A plan by major agrochemical companies to develop genetically engineered (GE) soil microbes, including bacteria and fungi, to act as pesticides and fertilizers is raising concerns about the unknown and potentially disastrous risks associated with the new organisms, according to a report published Tuesday by Friends of the Earth.
Bayer-Monsanto, Syngenta and BASF are among the chemical giants known to be developing the microbes which, according to the report, are fundamentally different from the already controversial genetically modified organisms (GMOs) that have existed for decades.
GE microbes are living organisms that share their genetic material easily with other species and travel vast distances in the wind. And because they are microscopic, their numbers are vast.
“An application of GE bacteria could release approximately 3 trillion genetically modified organisms every half an acre — that’s about how many GE corn plants there are in the entire U.S.,” said Dana Perls, food and technology manager at Friends of the Earth, in a press release.
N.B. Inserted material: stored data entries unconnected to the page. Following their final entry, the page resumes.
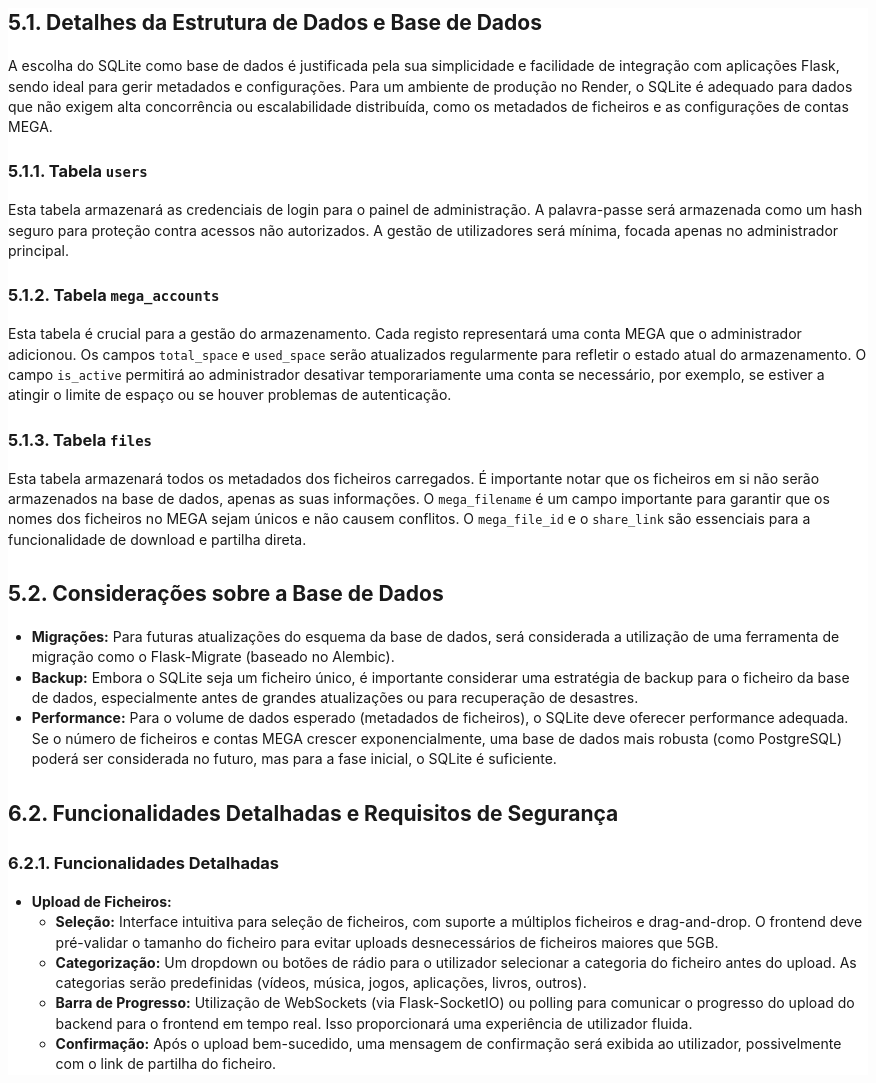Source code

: 
## 5.1. Detalhes da Estrutura de Dados e Base de Dados

A escolha do SQLite como base de dados é justificada pela sua simplicidade e facilidade de integração com aplicações Flask, sendo ideal para gerir metadados e configurações. Para um ambiente de produção no Render, o SQLite é adequado para dados que não exigem alta concorrência ou escalabilidade distribuída, como os metadados de ficheiros e as configurações de contas MEGA.

### 5.1.1. Tabela `users`

Esta tabela armazenará as credenciais de login para o painel de administração. A palavra-passe será armazenada como um hash seguro para proteção contra acessos não autorizados. A gestão de utilizadores será mínima, focada apenas no administrador principal.

### 5.1.2. Tabela `mega_accounts`

Esta tabela é crucial para a gestão do armazenamento. Cada registo representará uma conta MEGA que o administrador adicionou. Os campos `total_space` e `used_space` serão atualizados regularmente para refletir o estado atual do armazenamento. O campo `is_active` permitirá ao administrador desativar temporariamente uma conta se necessário, por exemplo, se estiver a atingir o limite de espaço ou se houver problemas de autenticação.

### 5.1.3. Tabela `files`

Esta tabela armazenará todos os metadados dos ficheiros carregados. É importante notar que os ficheiros em si não serão armazenados na base de dados, apenas as suas informações. O `mega_filename` é um campo importante para garantir que os nomes dos ficheiros no MEGA sejam únicos e não causem conflitos. O `mega_file_id` e o `share_link` são essenciais para a funcionalidade de download e partilha direta.

## 5.2. Considerações sobre a Base de Dados

*   **Migrações:** Para futuras atualizações do esquema da base de dados, será considerada a utilização de uma ferramenta de migração como o Flask-Migrate (baseado no Alembic).
*   **Backup:** Embora o SQLite seja um ficheiro único, é importante considerar uma estratégia de backup para o ficheiro da base de dados, especialmente antes de grandes atualizações ou para recuperação de desastres.
*   **Performance:** Para o volume de dados esperado (metadados de ficheiros), o SQLite deve oferecer performance adequada. Se o número de ficheiros e contas MEGA crescer exponencialmente, uma base de dados mais robusta (como PostgreSQL) poderá ser considerada no futuro, mas para a fase inicial, o SQLite é suficiente.




## 6.2. Funcionalidades Detalhadas e Requisitos de Segurança

### 6.2.1. Funcionalidades Detalhadas

*   **Upload de Ficheiros:**
    *   **Seleção:** Interface intuitiva para seleção de ficheiros, com suporte a múltiplos ficheiros e drag-and-drop. O frontend deve pré-validar o tamanho do ficheiro para evitar uploads desnecessários de ficheiros maiores que 5GB.
    *   **Categorização:** Um dropdown ou botões de rádio para o utilizador selecionar a categoria do ficheiro antes do upload. As categorias serão predefinidas (vídeos, música, jogos, aplicações, livros, outros).
    *   **Barra de Progresso:** Utilização de WebSockets (via Flask-SocketIO) ou polling para comunicar o progresso do upload do backend para o frontend em tempo real. Isso proporcionará uma experiência de utilizador fluida.
    *   **Confirmação:** Após o upload bem-sucedido, uma mensagem de confirmação será exibida ao utilizador, possivelmente com o link de partilha do ficheiro.
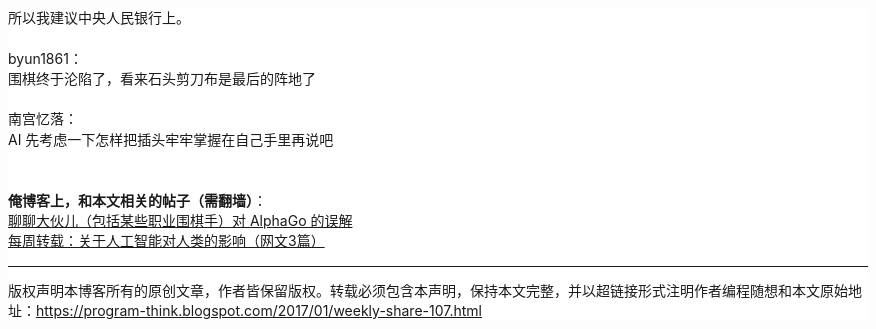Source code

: 所以我建议中央人民银行上。<br/>
<br/>
byun1861：<br/>
围棋终于沦陷了，看来石头剪刀布是最后的阵地了<br/>
<br/>
南宫忆落：<br/>
AI 先考虑一下怎样把插头牢牢掌握在自己手里再说吧<br/>
<br/>
<br/>
<b>俺博客上，和本文相关的帖子（需翻墙）</b>：<br/>
<a href="../../2016/03/AlphaGo.md">聊聊大伙儿（包括某些职业围棋手）对 AlphaGo 的误解</a><br/>
<a href="../../2012/07/weekly-share-10.md">每周转载：关于人工智能对人类的影响（网文3篇）</a>
</div>


------------------------------------------------

版权声明本博客所有的原创文章，作者皆保留版权。转载必须包含本声明，保持本文完整，并以超链接形式注明作者编程随想和本文原始地址：https://program-think.blogspot.com/2017/01/weekly-share-107.html
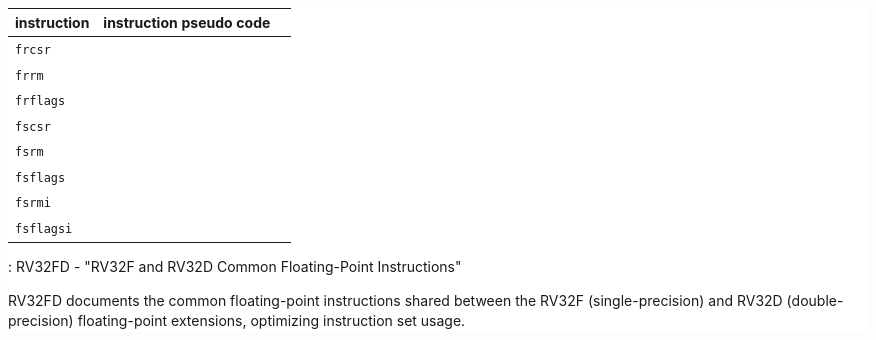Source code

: | instruction  | instruction pseudo code                                                                                     |                                     |
|--------------|:------------------------------------------------------------------------------------------------------------|:------------------------------------|
| `frcsr`      |                                                                                                             |                                     |
| `frrm`       |                                                                                                             |                                     |
| `frflags`    |                                                                                                             |                                     |
| `fscsr`      |                                                                                                             |                                     |
| `fsrm`       |                                                                                                             |                                     |
| `fsflags`    |                                                                                                             |                                     |
| `fsrmi`      |                                                                                                             |                                     |
| `fsflagsi`   |                                                                                                             |                                     |
: RV32FD - "RV32F and RV32D Common Floating-Point Instructions"

 RV32FD documents the common floating-point instructions shared between the RV32F (single-precision) and RV32D (double-precision) floating-point extensions, optimizing instruction set usage.
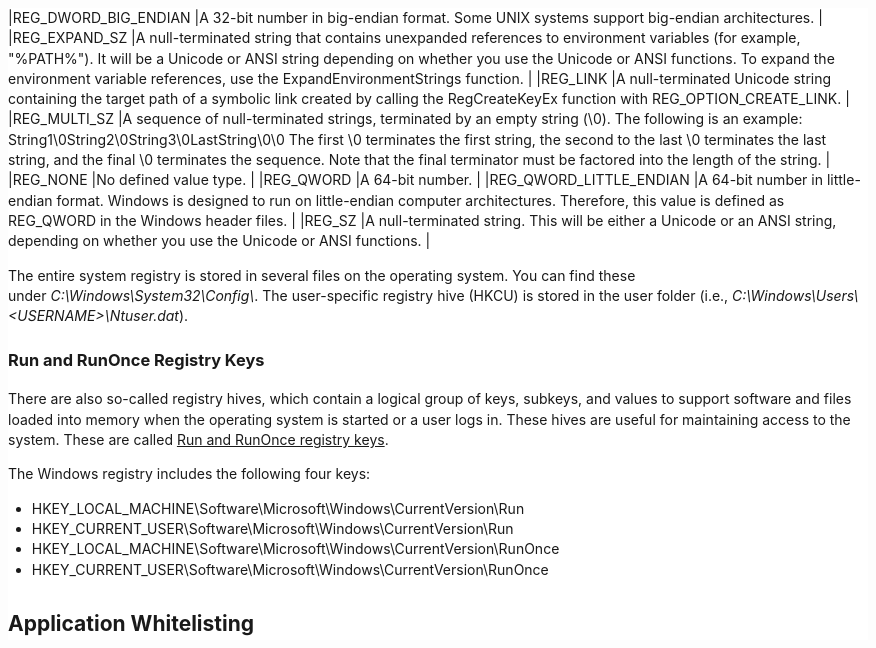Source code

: |REG_DWORD_BIG_ENDIAN      |A 32-bit number in big-endian format. Some UNIX systems support big-endian architectures.                                                                                                                                                                                                                                                                                                                                                                                                                                                                     |
|REG_EXPAND_SZ             |A null-terminated string that contains unexpanded references to environment variables (for example, "%PATH%"). It will be a Unicode or ANSI string depending on whether you use the Unicode or ANSI functions. To expand the environment variable references, use the ExpandEnvironmentStrings function.                                                                                                                                                                                                                                                      |
|REG_LINK                  |A null-terminated Unicode string containing the target path of a symbolic link created by calling the RegCreateKeyEx function with REG_OPTION_CREATE_LINK.                                                                                                                                                                                                                                                                                                                                                                                                    |
|REG_MULTI_SZ              |A sequence of null-terminated strings, terminated by an empty string (\0). The following is an example: String1\0String2\0String3\0LastString\0\0 The first \0 terminates the first string, the second to the last \0 terminates the last string, and the final \0 terminates the sequence. Note that the final terminator must be factored into the length of the string.                                                                                                                                                                                    |
|REG_NONE                  |No defined value type.                                                                                                                                                                                                                                                                                                                                                                                                                                                                                                                                        |
|REG_QWORD                 |A 64-bit number.                                                                                                                                                                                                                                                                                                                                                                                                                                                                                                                                              |
|REG_QWORD_LITTLE_ENDIAN   |A 64-bit number in little-endian format. Windows is designed to run on little-endian computer architectures. Therefore, this value is defined as REG_QWORD in the Windows header files.                                                                                                                                                                                                                                                                                                                                                                       |
|REG_SZ                    |A null-terminated string. This will be either a Unicode or an ANSI string, depending on whether you use the Unicode or ANSI functions.                                                                                                                                                                                                                                                                                                                                                                                                                        |

The entire system registry is stored in several files on the operating system. You can find these under *C:\\Windows\\System32\\Config\\*.
The user-specific registry hive (HKCU) is stored in the user folder (i.e., *C:\\Windows\\Users\\\<USERNAME\>\\Ntuser.dat*).

### Run and RunOnce Registry Keys
There are also so-called registry hives, which contain a logical group of keys, subkeys, and values to support software and files loaded into memory when the operating system is started or a user logs in. These hives are useful for maintaining access to the system. These are called [Run and RunOnce registry keys](https://docs.microsoft.com/en-us/windows/win32/setupapi/run-and-runonce-registry-keys).

The Windows registry includes the following four keys:
- HKEY_LOCAL_MACHINE\\Software\\Microsoft\\Windows\\CurrentVersion\\Run
- HKEY_CURRENT_USER\\Software\\Microsoft\\Windows\\CurrentVersion\\Run
- HKEY_LOCAL_MACHINE\\Software\\Microsoft\\Windows\\CurrentVersion\\RunOnce
- HKEY_CURRENT_USER\\Software\\Microsoft\\Windows\\CurrentVersion\\RunOnce

## Application Whitelisting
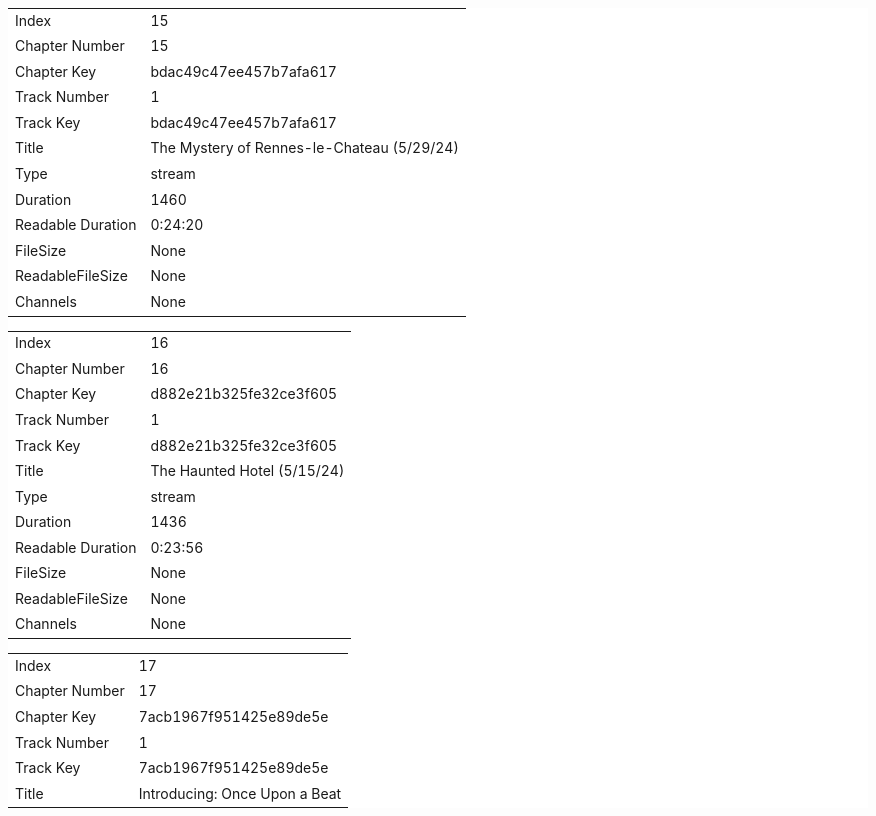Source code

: |  |  |
| - | - |
| Index | 15 |
| Chapter Number | 15 |
| Chapter Key | bdac49c47ee457b7afa617 |
| Track Number | 1 |
| Track Key | bdac49c47ee457b7afa617 |
| Title | The Mystery of Rennes-le-Chateau (5/29/24) |
| Type | stream |
| Duration | 1460 |
| Readable Duration | 0:24:20 |
| FileSize | None |
| ReadableFileSize | None |
| Channels | None |

|  |  |
| - | - |
| Index | 16 |
| Chapter Number | 16 |
| Chapter Key | d882e21b325fe32ce3f605 |
| Track Number | 1 |
| Track Key | d882e21b325fe32ce3f605 |
| Title | The Haunted Hotel (5/15/24) |
| Type | stream |
| Duration | 1436 |
| Readable Duration | 0:23:56 |
| FileSize | None |
| ReadableFileSize | None |
| Channels | None |

|  |  |
| - | - |
| Index | 17 |
| Chapter Number | 17 |
| Chapter Key | 7acb1967f951425e89de5e |
| Track Number | 1 |
| Track Key | 7acb1967f951425e89de5e |
| Title | Introducing: Once Upon a Beat |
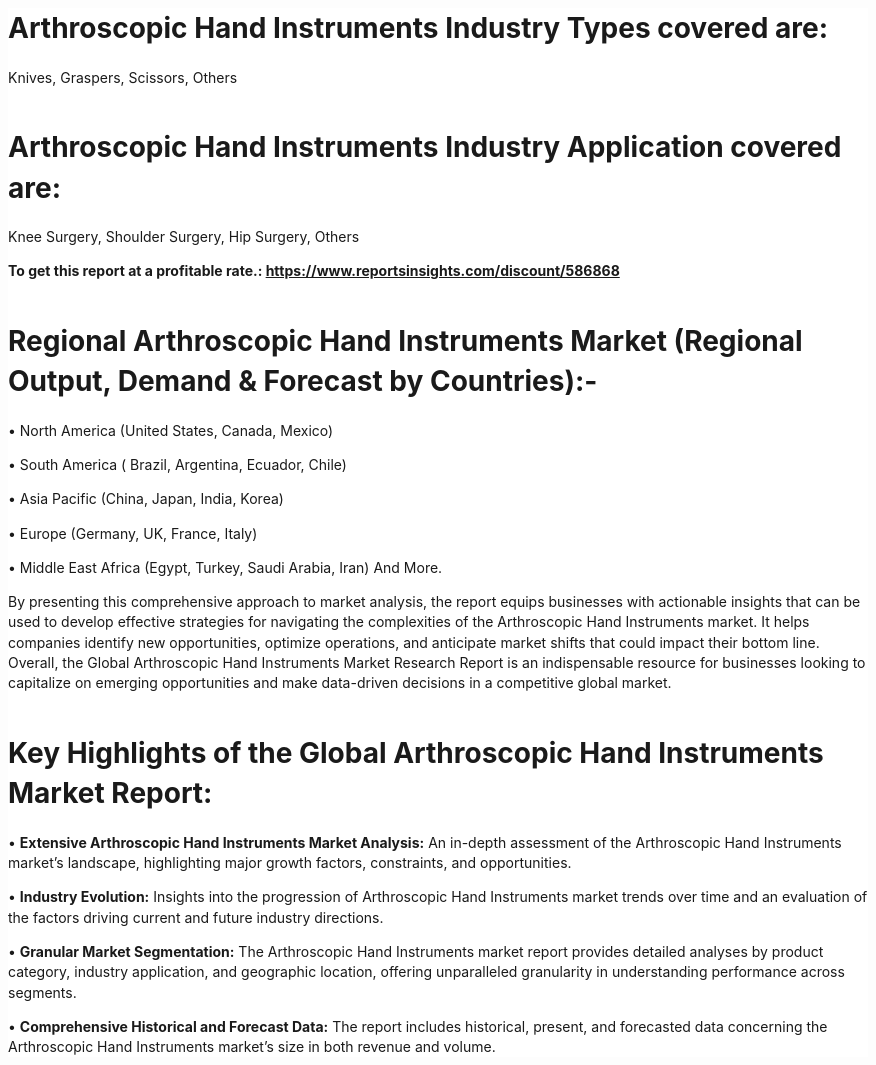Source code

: # <strong>Arthroscopic Hand Instruments Industry Types covered are:</strong>

Knives, Graspers, Scissors, Others

# <strong>Arthroscopic Hand Instruments Industry Application covered are:</strong>

Knee Surgery, Shoulder Surgery, Hip Surgery, Others

<strong>To get this report at a profitable rate.: <a href=https://www.reportsinsights.com/discount/586868>https://www.reportsinsights.com/discount/586868</a></strong></font>

# <strong>Regional Arthroscopic Hand Instruments Market (Regional Output, Demand &amp; Forecast by Countries):-</strong>

• North America (United States, Canada, Mexico)

• South America ( Brazil, Argentina, Ecuador, Chile)

• Asia Pacific (China, Japan, India, Korea)

• Europe (Germany, UK, France, Italy)

• Middle East Africa (Egypt, Turkey, Saudi Arabia, Iran) And More.

By presenting this comprehensive approach to market analysis, the report equips businesses with actionable insights that can be used to develop effective strategies for navigating the complexities of the Arthroscopic Hand Instruments market. It helps companies identify new opportunities, optimize operations, and anticipate market shifts that could impact their bottom line. Overall, the Global Arthroscopic Hand Instruments Market Research Report is an indispensable resource for businesses looking to capitalize on emerging opportunities and make data-driven decisions in a competitive global market.

# <strong>Key Highlights of the Global Arthroscopic Hand Instruments Market Report:</strong>

• <strong>Extensive Arthroscopic Hand Instruments Market Analysis:</strong> An in-depth assessment of the Arthroscopic Hand Instruments market’s landscape, highlighting major growth factors, constraints, and opportunities.

• <strong>Industry Evolution:</strong> Insights into the progression of Arthroscopic Hand Instruments market trends over time and an evaluation of the factors driving current and future industry directions.

• <strong>Granular Market Segmentation:</strong> The Arthroscopic Hand Instruments market report provides detailed analyses by product category, industry application, and geographic location, offering unparalleled granularity in understanding performance across segments.

• <strong>Comprehensive Historical and Forecast Data:</strong> The report includes historical, present, and forecasted data concerning the Arthroscopic Hand Instruments market’s size in both revenue and volume.
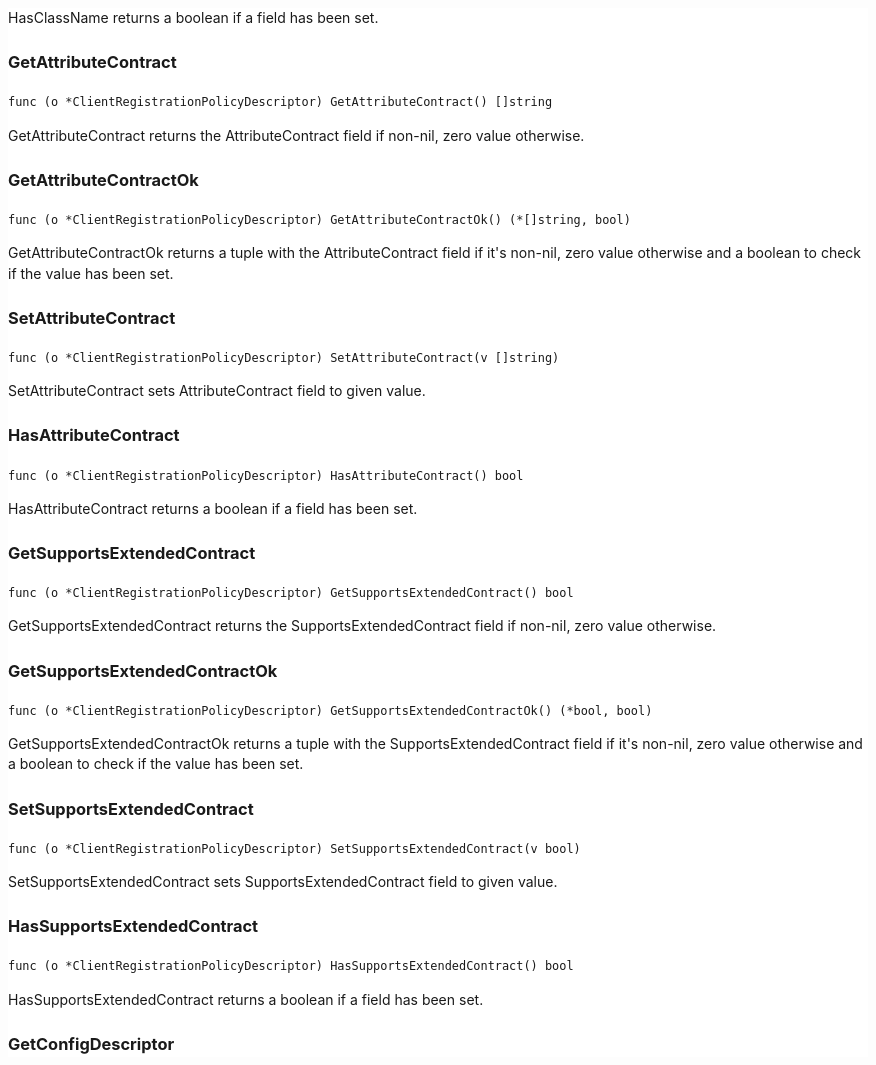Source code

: HasClassName returns a boolean if a field has been set.

### GetAttributeContract

`func (o *ClientRegistrationPolicyDescriptor) GetAttributeContract() []string`

GetAttributeContract returns the AttributeContract field if non-nil, zero value otherwise.

### GetAttributeContractOk

`func (o *ClientRegistrationPolicyDescriptor) GetAttributeContractOk() (*[]string, bool)`

GetAttributeContractOk returns a tuple with the AttributeContract field if it's non-nil, zero value otherwise
and a boolean to check if the value has been set.

### SetAttributeContract

`func (o *ClientRegistrationPolicyDescriptor) SetAttributeContract(v []string)`

SetAttributeContract sets AttributeContract field to given value.

### HasAttributeContract

`func (o *ClientRegistrationPolicyDescriptor) HasAttributeContract() bool`

HasAttributeContract returns a boolean if a field has been set.

### GetSupportsExtendedContract

`func (o *ClientRegistrationPolicyDescriptor) GetSupportsExtendedContract() bool`

GetSupportsExtendedContract returns the SupportsExtendedContract field if non-nil, zero value otherwise.

### GetSupportsExtendedContractOk

`func (o *ClientRegistrationPolicyDescriptor) GetSupportsExtendedContractOk() (*bool, bool)`

GetSupportsExtendedContractOk returns a tuple with the SupportsExtendedContract field if it's non-nil, zero value otherwise
and a boolean to check if the value has been set.

### SetSupportsExtendedContract

`func (o *ClientRegistrationPolicyDescriptor) SetSupportsExtendedContract(v bool)`

SetSupportsExtendedContract sets SupportsExtendedContract field to given value.

### HasSupportsExtendedContract

`func (o *ClientRegistrationPolicyDescriptor) HasSupportsExtendedContract() bool`

HasSupportsExtendedContract returns a boolean if a field has been set.

### GetConfigDescriptor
Introducing GE microbes into agriculture represents an “unprecedented open air genetic experiment,” the report says. “The scale of release is far larger, and the odds of containment are far smaller than for other GE crops.”
Scientists understand the role and function of less than 1 percent of the billions of existing species of microbes or “biologicals.”
Yet the race is on by biotech and agrochemical companies to develop, modify and patent new microbes to capture a share of the biologicals market, which is set to triple in value to $29.31 billion by 2029.
At least two GE microbes, Pivot Bio’s Proven and BASF’s Poncho Votivo seed treatments, are already being used by U.S. farmers on millions of acres of farmland.